Competing interests: The authors have declared that no competing interests exist.
In humans, coronaviruses cause respiratory tract infections represented by severe acute respiratory syndrome (SARS) and the Middle East respiratory syndrome [1, 2]. In December 2019, pneumonia cases of an unknown etiology emerged in Wuhan, Hubei, China, with clinical presentations resembling viral pneumonia. Sequencing analysis of lower respiratory tract samples indicated the existence of a novel coronavirus, SARS coronavirus 2 (SARS-CoV-2) [3, 4]. This disease caused by SARS-CoV-2 was officially named “coronavirus disease 2019” (COVID-19). COVID-19 has spread rapidly worldwide and has been classified as a global pandemic . Initial studies revealed that approximate 30% of affected patients were transferred to the intensive care unit due to complications including acute respiratory distress syndrome (ARDS), arrhythmia, and shock. The overall mortality of COVID-19 was 4–15% [6–8]. Disruption of medical care system by inadequate patient stratification raised the mortality rate of COVID-19. Particularly, restricting the population studies to patients who were provided mechanical ventilation (MV) for severe respiratory failure affects the evaluation of mortality negatively [6–8]. Such patients with critically ill COVID-19 may further require salvage therapy such as extracorporeal membrane oxygenation (ECMO) for severe ARDS leading to in-hospital death.
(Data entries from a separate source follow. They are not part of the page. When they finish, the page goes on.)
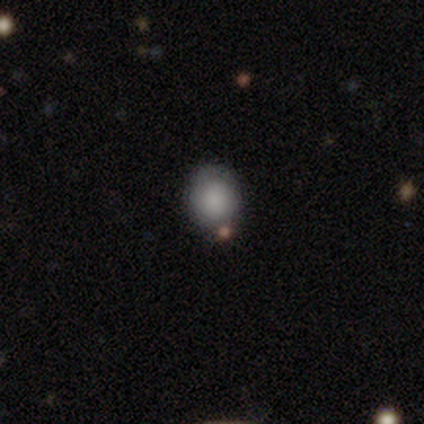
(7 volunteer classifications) Smooth or featured? 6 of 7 (86%) said smooth. How rounded? 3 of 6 (50%, tied with in between) said round. Merging? 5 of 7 (71%) said none.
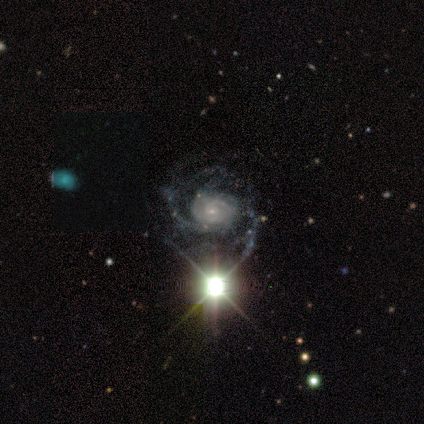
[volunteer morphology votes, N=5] This is clearly a featured or disk galaxy (100%). It is clearly not viewed edge-on (100%). Bar: likely no (60%). Spiral arm pattern: clearly yes (100%). Spiral arm count: likely 2 (60%). Spiral winding: clearly tight (100%). Central bulge: clearly small (80%). Merging: likely none (60%).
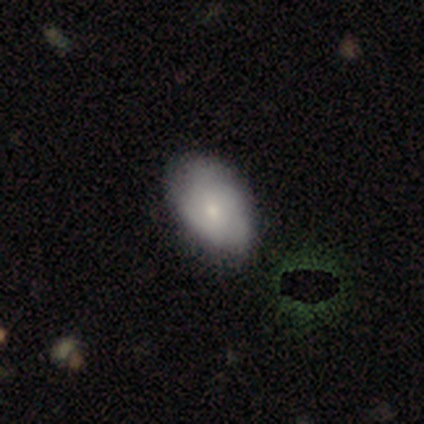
smooth_or_featured: smooth (p=0.72) [alt: featured or disk p=0.23]
how_rounded: in between (p=0.96) [alt: round p=0.04]
merging: none (p=0.57) [alt: minor disturbance p=0.11]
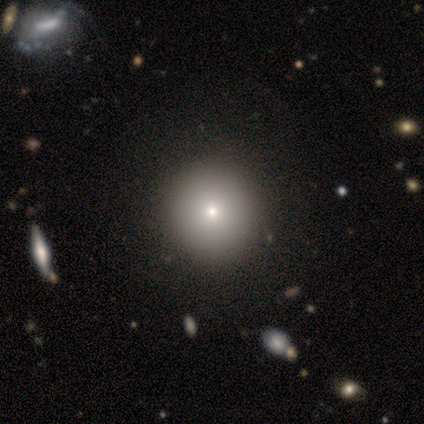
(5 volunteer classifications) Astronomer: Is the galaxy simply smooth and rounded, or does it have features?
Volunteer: smooth — 60%.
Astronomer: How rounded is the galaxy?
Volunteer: round — 100%.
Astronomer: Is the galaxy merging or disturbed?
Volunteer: none — 100%.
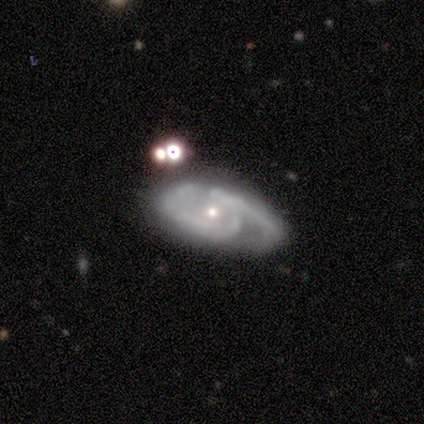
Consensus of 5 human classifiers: Overall: featured or disk (100%). Edge-on disk: no (100%). Bar: no (60%; weak 40%). Spiral arms: yes (80%). Spiral arm count: 2 (50%; 1 25%). Spiral winding: tight (50%, tied with medium). Bulge size: small (80%). Merging: none (60%; minor disturbance 40%).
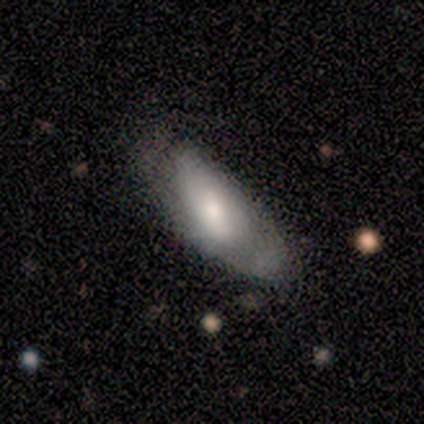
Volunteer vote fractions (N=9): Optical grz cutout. It shows a smooth galaxy with no disk features (56%) that is in between round and cigar-shaped (60%). Merging: minor disturbance (44%).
Thus, risk stratification for fatal outcomes including ECMO use and in-hospital death despite the use of MV would keep the medical care system running efficiently, contributing to the improvement of mortality.
Synergistic cooperation between interferon (IFN)-gamma-induced T cell immune response and interleukin (IL)-6-induced macrophage activation in COVID-19 has been implicated in the development of ARDS [9, 10]. Consistently, high levels of circulating IL-6 have been associated with the need for MV and high mortality in COVID-19 patients [11, 12]. Alternatively, SARS-CoV-2 infection of immune cells mediates their activation and promotes the release of IL-6 and other inflammatory cytokines from them, which in turn results in ARDS . Detectable SARS-CoV-2 RNA in peripheral blood (RNAaemia) has been observed in critically ill COVID-19 patients with drastic increase in circulating IL-6 levels . High IL-6 and viral RNAaemia, which would reflect hyperinflammation and viral overload as its trigger, may contribute to accurate prediction of clinical outcomes based on pathophysiological understanding of future deterioration of COVID-19. To our knowledge, however, combining immunological marker and viral RNA load for prediction of clinical outcomes is not common even in viral diseases and its clinical utility remains elusive.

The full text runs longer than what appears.